Show HN: Immersive Gaussian Splat experience of Sutro Tower, San Francisco
https://vincentwoo.com/3d/sutro_tower/One of the most desirable places on earth to live and it's on a small peninsula. Yet it's a sea of single-family homes as far as the eye can see.
The distance between Sutro Tower and the "Downtown" SF is less than the distance between the Brooklyn Bridge and Central Park. But could you imagine if that space was filled with 2-3 story townhomes?
Ever wondered if it’s desirable BECAUSE it’s not a dense urban jungle?
Londons problem for example is that they tried to be clever and cheap at the same time in the 60s and now we're stuck with it.
Spread out the pain so everyone only suffers a little. Spread out the development across different architectural eras. Spread out density to the point where you have diminishing returns.

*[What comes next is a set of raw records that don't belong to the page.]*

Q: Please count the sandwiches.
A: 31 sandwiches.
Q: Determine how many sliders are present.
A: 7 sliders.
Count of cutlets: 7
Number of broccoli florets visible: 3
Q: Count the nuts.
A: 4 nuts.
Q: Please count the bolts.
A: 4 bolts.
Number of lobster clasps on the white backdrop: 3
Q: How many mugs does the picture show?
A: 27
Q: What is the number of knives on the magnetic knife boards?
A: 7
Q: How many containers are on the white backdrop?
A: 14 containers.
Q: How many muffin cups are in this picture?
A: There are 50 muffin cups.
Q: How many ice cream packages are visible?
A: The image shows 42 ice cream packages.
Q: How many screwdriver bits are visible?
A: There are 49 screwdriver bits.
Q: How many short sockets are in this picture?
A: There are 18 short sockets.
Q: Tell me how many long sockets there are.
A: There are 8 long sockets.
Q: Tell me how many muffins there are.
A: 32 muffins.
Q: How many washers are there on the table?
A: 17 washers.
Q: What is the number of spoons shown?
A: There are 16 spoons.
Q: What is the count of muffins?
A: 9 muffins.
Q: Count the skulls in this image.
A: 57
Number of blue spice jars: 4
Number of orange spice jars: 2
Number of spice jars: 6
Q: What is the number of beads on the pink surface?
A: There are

The city shouldn't be changed overnight, but the city should be allowed to change an a consistent rate that slowly accelerates. A good example is to allow each building to only double the square footage of the median building within, say, a quarter-mile radius of the property being redeveloped. This means that SFH's can only become duplexes until duplexes are the norm. After that, quad-plexes can be built, and then when that's normal, you start building large, eight-unit, european-style flats.
This allows different areas to grow at different rates, while allowing density to remain generally uniform across neighborhoods. This incentivizes people who very much want low density to have a reasonably, predictably low-density neighborhood to invest in, while giving up the ghost when a piece of land is just to valuable to reasonably keep low density.
It would work, and would work quickly in areas where lots of development is needed.